(Data items)

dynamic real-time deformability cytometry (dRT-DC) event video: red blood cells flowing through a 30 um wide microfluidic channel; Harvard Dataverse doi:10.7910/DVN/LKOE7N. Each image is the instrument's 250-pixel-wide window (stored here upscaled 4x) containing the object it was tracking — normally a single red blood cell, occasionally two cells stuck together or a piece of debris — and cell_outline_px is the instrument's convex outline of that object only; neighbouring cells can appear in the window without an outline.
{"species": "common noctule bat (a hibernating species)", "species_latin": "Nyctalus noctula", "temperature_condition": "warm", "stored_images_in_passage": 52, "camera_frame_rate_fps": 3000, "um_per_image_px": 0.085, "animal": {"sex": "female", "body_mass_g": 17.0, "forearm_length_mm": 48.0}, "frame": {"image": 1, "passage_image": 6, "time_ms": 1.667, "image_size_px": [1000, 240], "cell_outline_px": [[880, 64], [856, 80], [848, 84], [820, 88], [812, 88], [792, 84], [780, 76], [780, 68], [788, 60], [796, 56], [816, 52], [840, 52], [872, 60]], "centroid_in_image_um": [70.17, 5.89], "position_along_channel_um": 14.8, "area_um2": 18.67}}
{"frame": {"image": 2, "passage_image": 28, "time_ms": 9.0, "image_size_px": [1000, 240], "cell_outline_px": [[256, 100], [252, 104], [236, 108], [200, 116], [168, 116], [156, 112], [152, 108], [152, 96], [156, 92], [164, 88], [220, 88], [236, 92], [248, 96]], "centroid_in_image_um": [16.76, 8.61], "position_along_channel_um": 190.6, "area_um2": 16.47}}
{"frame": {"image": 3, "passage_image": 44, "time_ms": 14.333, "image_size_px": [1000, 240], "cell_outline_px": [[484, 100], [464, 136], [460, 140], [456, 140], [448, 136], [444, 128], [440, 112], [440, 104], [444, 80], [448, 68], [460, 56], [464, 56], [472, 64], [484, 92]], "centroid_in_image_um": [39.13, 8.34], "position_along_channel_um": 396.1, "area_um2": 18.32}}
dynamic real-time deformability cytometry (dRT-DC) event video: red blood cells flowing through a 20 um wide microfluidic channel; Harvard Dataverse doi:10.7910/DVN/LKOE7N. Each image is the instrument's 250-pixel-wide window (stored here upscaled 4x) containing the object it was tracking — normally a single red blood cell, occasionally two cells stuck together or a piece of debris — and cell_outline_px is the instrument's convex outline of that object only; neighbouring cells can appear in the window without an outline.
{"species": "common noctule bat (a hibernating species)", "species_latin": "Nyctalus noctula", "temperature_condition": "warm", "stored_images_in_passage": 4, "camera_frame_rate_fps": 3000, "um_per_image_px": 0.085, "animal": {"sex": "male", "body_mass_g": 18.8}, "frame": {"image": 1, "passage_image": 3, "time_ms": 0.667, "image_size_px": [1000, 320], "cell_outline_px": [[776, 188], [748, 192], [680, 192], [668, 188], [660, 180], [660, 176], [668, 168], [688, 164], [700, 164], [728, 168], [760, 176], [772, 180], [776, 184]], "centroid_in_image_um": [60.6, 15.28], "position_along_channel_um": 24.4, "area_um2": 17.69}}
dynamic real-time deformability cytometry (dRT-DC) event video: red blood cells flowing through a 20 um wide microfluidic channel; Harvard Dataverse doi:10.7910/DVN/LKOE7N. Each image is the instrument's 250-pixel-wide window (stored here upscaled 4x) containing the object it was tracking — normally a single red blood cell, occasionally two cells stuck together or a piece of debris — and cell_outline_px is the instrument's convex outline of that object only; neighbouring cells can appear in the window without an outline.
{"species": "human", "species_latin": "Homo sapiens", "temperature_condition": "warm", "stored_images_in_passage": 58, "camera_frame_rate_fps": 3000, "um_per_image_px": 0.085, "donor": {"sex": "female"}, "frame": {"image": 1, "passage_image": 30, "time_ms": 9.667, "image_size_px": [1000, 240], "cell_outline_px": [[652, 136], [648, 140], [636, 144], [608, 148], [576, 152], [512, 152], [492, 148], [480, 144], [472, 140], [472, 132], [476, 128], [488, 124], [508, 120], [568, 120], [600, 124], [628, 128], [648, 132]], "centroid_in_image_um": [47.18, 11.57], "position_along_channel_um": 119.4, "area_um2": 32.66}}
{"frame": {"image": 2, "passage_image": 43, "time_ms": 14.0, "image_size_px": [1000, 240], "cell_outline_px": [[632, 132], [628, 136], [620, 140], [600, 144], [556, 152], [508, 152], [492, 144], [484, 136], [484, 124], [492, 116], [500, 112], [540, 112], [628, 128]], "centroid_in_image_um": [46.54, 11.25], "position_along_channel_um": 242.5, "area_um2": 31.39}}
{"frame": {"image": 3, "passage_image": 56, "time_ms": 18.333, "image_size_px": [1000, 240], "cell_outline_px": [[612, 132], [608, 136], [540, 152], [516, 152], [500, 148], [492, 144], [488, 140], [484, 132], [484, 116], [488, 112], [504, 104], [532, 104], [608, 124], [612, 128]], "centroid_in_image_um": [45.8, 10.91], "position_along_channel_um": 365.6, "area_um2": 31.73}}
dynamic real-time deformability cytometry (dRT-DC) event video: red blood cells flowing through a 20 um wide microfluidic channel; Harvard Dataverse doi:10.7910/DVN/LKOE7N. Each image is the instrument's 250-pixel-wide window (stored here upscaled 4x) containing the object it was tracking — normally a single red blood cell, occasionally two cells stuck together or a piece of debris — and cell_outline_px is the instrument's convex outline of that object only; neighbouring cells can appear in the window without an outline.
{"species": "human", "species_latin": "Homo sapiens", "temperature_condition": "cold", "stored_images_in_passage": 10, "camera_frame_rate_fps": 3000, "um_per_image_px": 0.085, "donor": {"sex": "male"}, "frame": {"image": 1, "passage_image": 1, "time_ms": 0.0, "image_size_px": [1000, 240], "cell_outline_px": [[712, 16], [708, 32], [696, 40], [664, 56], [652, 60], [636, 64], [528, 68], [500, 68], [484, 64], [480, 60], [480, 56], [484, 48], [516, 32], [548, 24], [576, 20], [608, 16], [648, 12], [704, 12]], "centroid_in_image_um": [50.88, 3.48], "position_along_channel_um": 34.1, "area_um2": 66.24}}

- **What this task involves**: Can you give every line above again, exactly as written?

- **Output for this task**:
dynamic real-time deformability cytometry (dRT-DC) event video: red blood cells flowing through a 30 um wide microfluidic channel; Harvard Dataverse doi:10.7910/DVN/LKOE7N. Each image is the instrument's 250-pixel-wide window (stored here upscaled 4x) containing the object it was tracking — normally a single red blood cell, occasionally two cells stuck together or a piece of debris — and cell_outline_px is the instrument's convex outline of that object only; neighbouring cells can appear in the window without an outline.
{"species": "common noctule bat (a hibernating species)", "species_latin": "Nyctalus noctula", "temperature_condition": "warm", "stored_images_in_passage": 52, "camera_frame_rate_fps": 3000, "um_per_image_px": 0.085, "animal": {"sex": "female", "body_mass_g": 17.0, "forearm_length_mm": 48.0}, "frame": {"image": 1, "passage_image": 6, "time_ms": 1.667, "image_size_px": [1000, 240], "cell_outline_px": [[880, 64], [856, 80], [848, 84], [820, 88], [812, 88], [792, 84], [780, 76], [780, 68], [788, 60], [796, 56], [816, 52], [840, 52], [872, 60]], "centroid_in_image_um": [70.17, 5.89], "position_along_channel_um": 14.8, "area_um2": 18.67}}
{"frame": {"image": 2, "passage_image": 28, "time_ms": 9.0, "image_size_px": [1000, 240], "cell_outline_px": [[256, 100], [252, 104], [236, 108], [200, 116], [168, 116], [156, 112], [152, 108], [152, 96], [156, 92], [164, 88], [220, 88], [236, 92], [248, 96]], "centroid_in_image_um": [16.76, 8.61], "position_along_channel_um": 190.6, "area_um2": 16.47}}
{"frame": {"image": 3, "passage_image": 44, "time_ms": 14.333, "image_size_px": [1000, 240], "cell_outline_px": [[484, 100], [464, 136], [460, 140], [456, 140], [448, 136], [444, 128], [440, 112], [440, 104], [444, 80], [448, 68], [460, 56], [464, 56], [472, 64], [484, 92]], "centroid_in_image_um": [39.13, 8.34], "position_along_channel_um": 396.1, "area_um2": 18.32}}
dynamic real-time deformability cytometry (dRT-DC) event video: red blood cells flowing through a 20 um wide microfluidic channel; Harvard Dataverse doi:10.7910/DVN/LKOE7N. Each image is the instrument's 250-pixel-wide window (stored here upscaled 4x) containing the object it was tracking — normally a single red blood cell, occasionally two cells stuck together or a piece of debris — and cell_outline_px is the instrument's convex outline of that object only; neighbouring cells can appear in the window without an outline.
{"species": "common noctule bat (a hibernating species)", "species_latin": "Nyctalus noctula", "temperature_condition": "warm", "stored_images_in_passage": 4, "camera_frame_rate_fps": 3000, "um_per_image_px": 0.085, "animal": {"sex": "male", "body_mass_g": 18.8}, "frame": {"image": 1, "passage_image": 3, "time_ms": 0.667, "image_size_px": [1000, 320], "cell_outline_px": [[776, 188], [748, 192], [680, 192], [668, 188], [660, 180], [660, 176], [668, 168], [688, 164], [700, 164], [728, 168], [760, 176], [772, 180], [776, 184]], "centroid_in_image_um": [60.6, 15.28], "position_along_channel_um": 24.4, "area_um2": 17.69}}
dynamic real-time deformability cytometry (dRT-DC) event video: red blood cells flowing through a 20 um wide microfluidic channel; Harvard Dataverse doi:10.7910/DVN/LKOE7N. Each image is the instrument's 250-pixel-wide window (stored here upscaled 4x) containing the object it was tracking — normally a single red blood cell, occasionally two cells stuck together or a piece of debris — and cell_outline_px is the instrument's convex outline of that object only; neighbouring cells can appear in the window without an outline.
{"species": "human", "species_latin": "Homo sapiens", "temperature_condition": "warm", "stored_images_in_passage": 58, "camera_frame_rate_fps": 3000, "um_per_image_px": 0.085, "donor": {"sex": "female"}, "frame": {"image": 1, "passage_image": 30, "time_ms": 9.667, "image_size_px": [1000, 240], "cell_outline_px": [[652, 136], [648, 140], [636, 144], [608, 148], [576, 152], [512, 152], [492, 148], [480, 144], [472, 140], [472, 132], [476, 128], [488, 124], [508, 120], [568, 120], [600, 124], [628, 128], [648, 132]], "centroid_in_image_um": [47.18, 11.57], "position_along_channel_um": 119.4, "area_um2": 32.66}}
{"frame": {"image": 2, "passage_image": 43, "time_ms": 14.0, "image_size_px": [1000, 240], "cell_outline_px": [[632, 132], [628, 136], [620, 140], [600, 144], [556, 152], [508, 152], [492, 144], [484, 136], [484, 124], [492, 116], [500, 112], [540, 112], [628, 128]], "centroid_in_image_um": [46.54, 11.25], "position_along_channel_um": 242.5, "area_um2": 31.39}}
{"frame": {"image": 3, "passage_image": 56, "time_ms": 18.333, "image_size_px": [1000, 240], "cell_outline_px": [[612, 132], [608, 136], [540, 152], [516, 152], [500, 148], [492, 144], [488, 140], [484, 132], [484, 116], [488, 112], [504, 104], [532, 104], [608, 124], [612, 128]], "centroid_in_image_um": [45.8, 10.91], "position_along_channel_um": 365.6, "area_um2": 31.73}}
dynamic real-time deformability cytometry (dRT-DC) event video: red blood cells flowing through a 20 um wide microfluidic channel; Harvard Dataverse doi:10.7910/DVN/LKOE7N. Each image is the instrument's 250-pixel-wide window (stored here upscaled 4x) containing the object it was tracking — normally a single red blood cell, occasionally two cells stuck together or a piece of debris — and cell_outline_px is the instrument's convex outline of that object only; neighbouring cells can appear in the window without an outline.
{"species": "human", "species_latin": "Homo sapiens", "temperature_condition": "cold", "stored_images_in_passage": 10, "camera_frame_rate_fps": 3000, "um_per_image_px": 0.085, "donor": {"sex": "male"}, "frame": {"image": 1, "passage_image": 1, "time_ms": 0.0, "image_size_px": [1000, 240], "cell_outline_px": [[712, 16], [708, 32], [696, 40], [664, 56], [652, 60], [636, 64], [528, 68], [500, 68], [484, 64], [480, 60], [480, 56], [484, 48], [516, 32], [548, 24], [576, 20], [608, 16], [648, 12], [704, 12]], "centroid_in_image_um": [50.88, 3.48], "position_along_channel_um": 34.1, "area_um2": 66.24}}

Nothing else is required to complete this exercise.